• [ASSIGNED TASK]: Go through the data below and return each line where the string "условия" appears.

• [INFORMATION SHOWN]:

________________

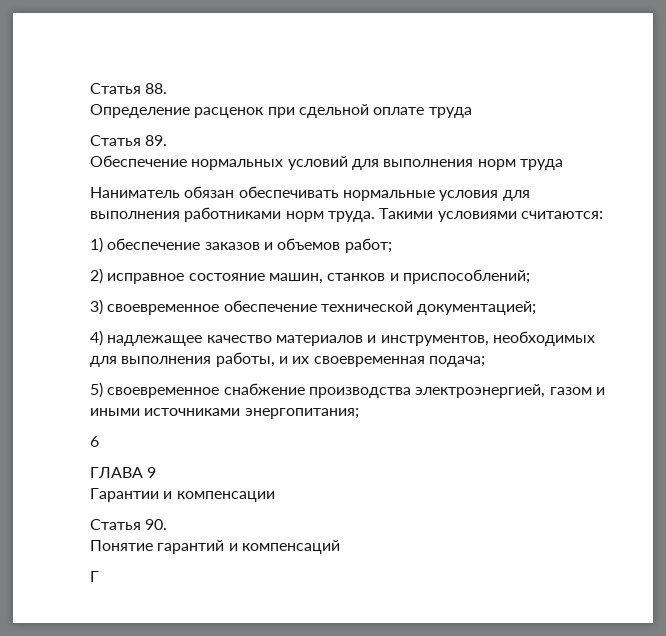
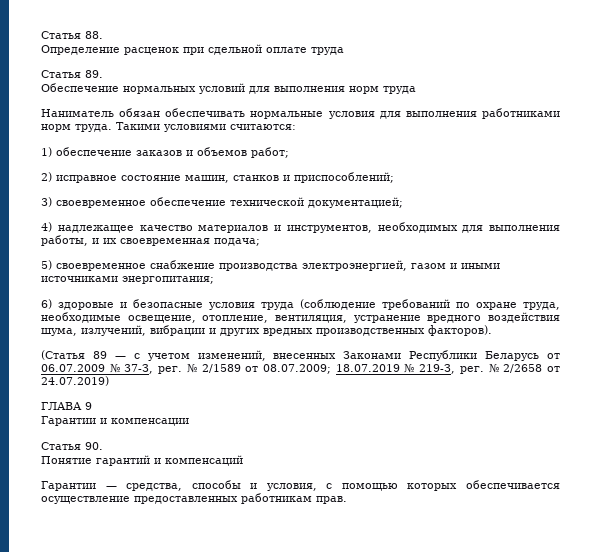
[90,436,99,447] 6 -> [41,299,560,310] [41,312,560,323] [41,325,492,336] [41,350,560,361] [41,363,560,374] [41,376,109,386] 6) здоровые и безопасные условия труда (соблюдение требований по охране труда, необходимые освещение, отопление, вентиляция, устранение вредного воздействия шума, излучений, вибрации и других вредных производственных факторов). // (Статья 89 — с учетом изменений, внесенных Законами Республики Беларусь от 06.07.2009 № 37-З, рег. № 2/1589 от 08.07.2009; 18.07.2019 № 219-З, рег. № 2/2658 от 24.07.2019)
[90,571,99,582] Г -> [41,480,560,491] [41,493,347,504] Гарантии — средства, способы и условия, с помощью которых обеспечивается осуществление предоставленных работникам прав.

________________

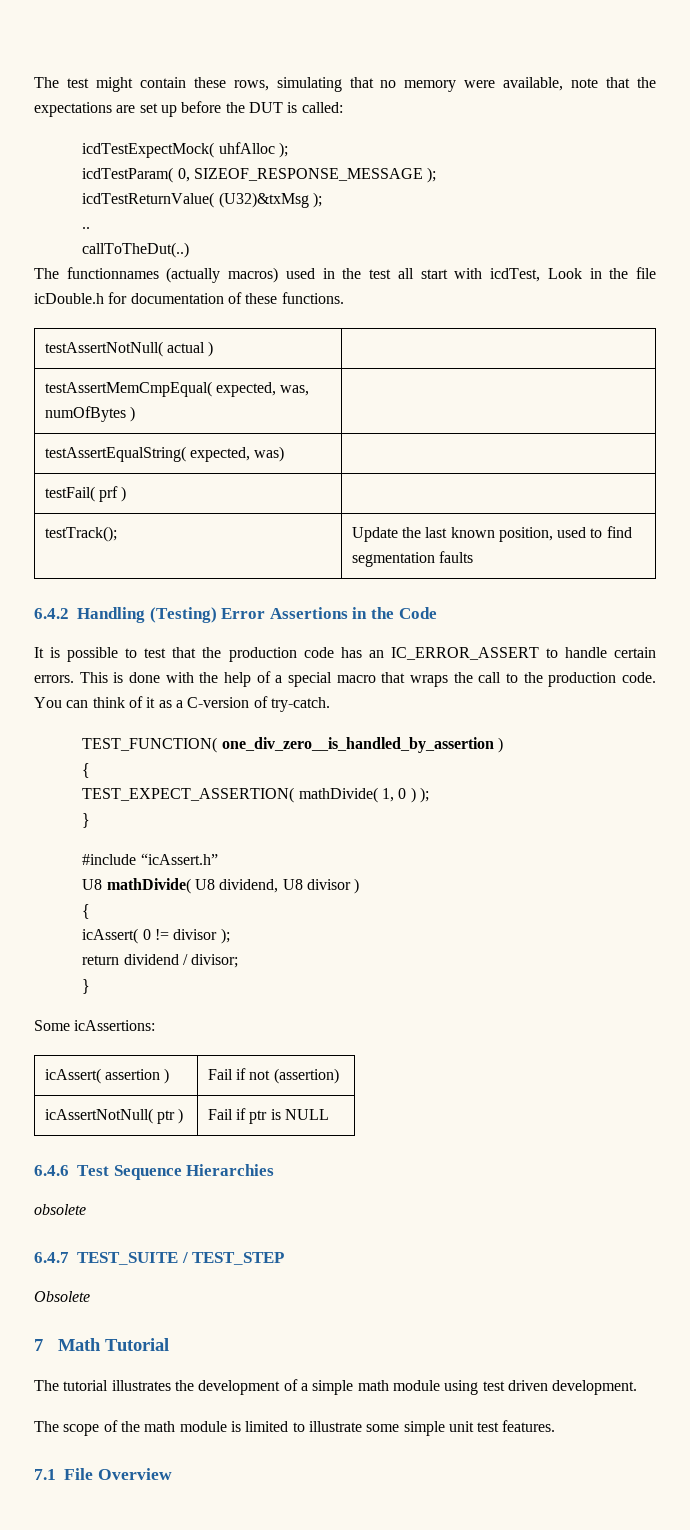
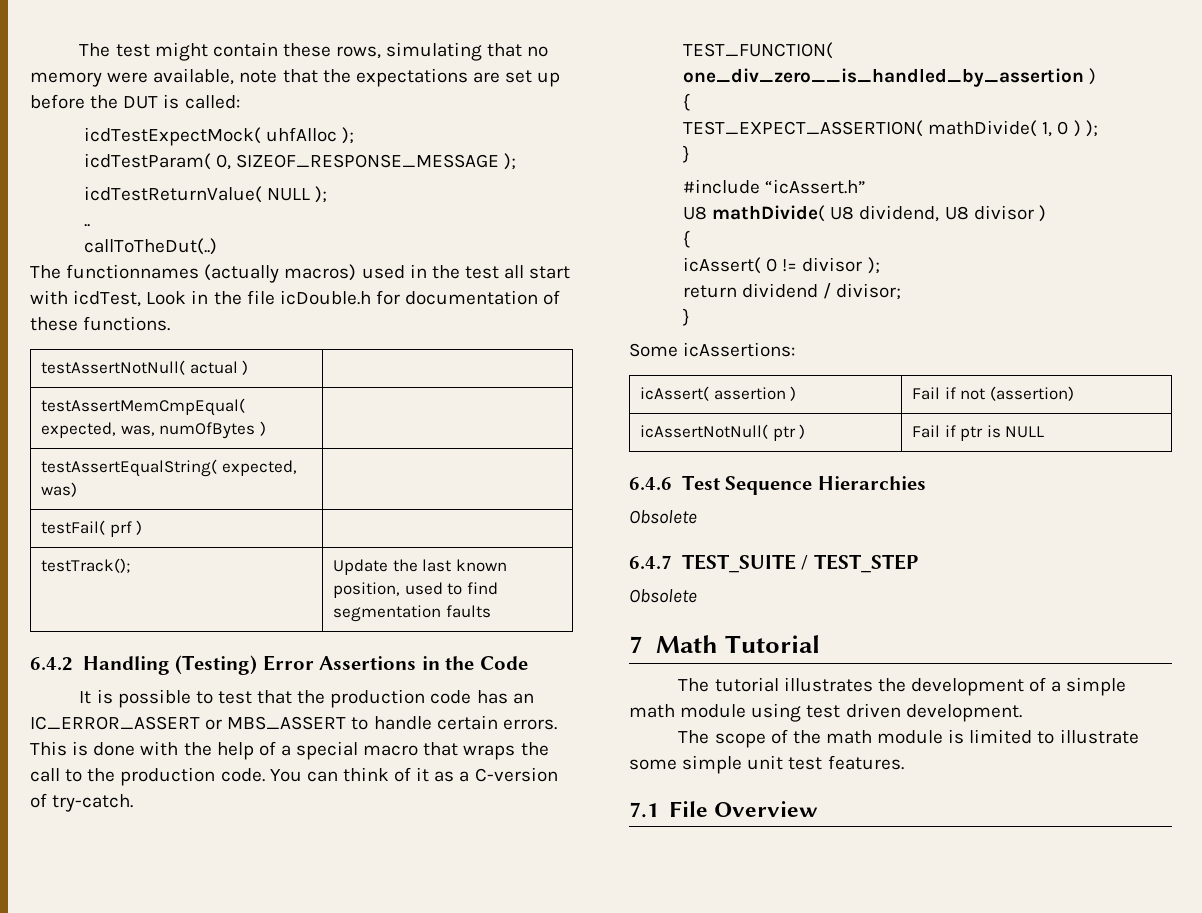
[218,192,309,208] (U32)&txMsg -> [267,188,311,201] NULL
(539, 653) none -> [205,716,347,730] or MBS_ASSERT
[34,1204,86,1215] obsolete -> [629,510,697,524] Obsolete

________________

• [RESPONSE TO THIS EXERCISE]:
[90,436,99,447] 6 -> [41,299,560,310] [41,312,560,323] [41,325,492,336] [41,350,560,361] [41,363,560,374] [41,376,109,386] 6) здоровые и безопасные условия труда (соблюдение требований по охране труда, необходимые освещение, отопление, вентиляция, устранение вредного воздействия шума, излучений, вибрации и других вредных производственных факторов). // (Статья 89 — с учетом изменений, внесенных Законами Республики Беларусь от 06.07.2009 № 37-З, рег. № 2/1589 от 08.07.2009; 18.07.2019 № 219-З, рег. № 2/2658 от 24.07.2019)
[90,571,99,582] Г -> [41,480,560,491] [41,493,347,504] Гарантии — средства, способы и условия, с помощью которых обеспечивается осуществление предоставленных работникам прав.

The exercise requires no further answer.